Saskatoon, Thistledown Press, c1984. 139pp, paper, ISBN 0-920066-86-0 (cloth) $20.00,0-920066-87-9 (paper) $9.95. CIP

Grades 10 and up
Reviewed by Sharon A. McCue

Volume 13 Number 3
1985 May

It Never Pays to Laugh Too Much is the second in Gertrude Story's trilogy of short story collections about the life of Alvena Schroeder and the German farming community in Saskatchewan in which she lives. The first volume, The Way to Always Dance (Thistledown, 1983), was about Alvena's search for love and fulfillment. This volume takes the reader into the nooks and crannies of Alvena's childhood.

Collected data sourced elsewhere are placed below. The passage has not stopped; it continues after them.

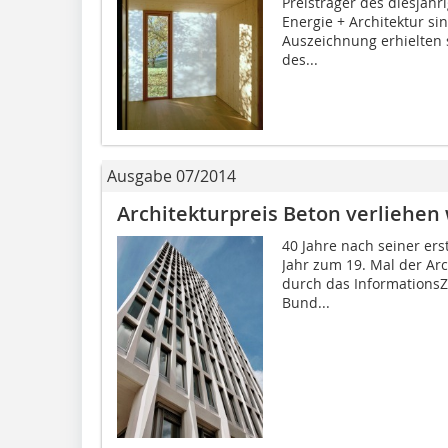
Preisträger des diesjähr
Energie + Architektur si
Auszeichnung erhielten 
des...
Ausgabe 07/2014
Architekturpreis Beton verliehe
40 Jahre nach seiner ers
Jahr zum 19. Mal der Arc
durch das Informations
Bund...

The stories are wonderfully evocative for anyone who grew up in a farming area. Through Alvena's eyes, we see the joys and the tragedies that make up the everyday life of her family, friends, and neighbours. She understands the care taken to make homemade cottage cheese with sour cream, the special touch that her mother has so that the strawberry jam stays inside the doughnuts instead of leaking out and making a mess while they are cooking. In the same way, she understands that something is wrong when her father cries or her best friend refuses to say nasty things about a boy who is supposedly dispicable.

Alvena is not always able to articulate what is wrong or even why but her descriptions are so vivid, so accurate from a child's point of view that we are drawn into the story and the feelings of the young narrator. Although we understand, as she does not, the implications of a wedding that must be organized in three days, nevertheless she sees the small things that make her story all the more poignant, like no-one's "wha-hooing" when they dance with the bride.

These stories can stand on their own. Many have been published in journals already. One, "But First You Ought to Ask the Bride" was a winner in the CBC Literary Competition. However, each supports and adds to the others, like adding wool to the warp; the literary cloth is more tightly woven.

Using a child's vocabulary and sentence structure, Gertrude Story gives the reader a wonderful sense of time and place, rural Saskatchewan during the war years. Her book is easy reading and would be enjoyed by a large audience, from adolescent through adult.

Sharon A. McCue, Eeyou School, Chisasibi, James Bay, Que.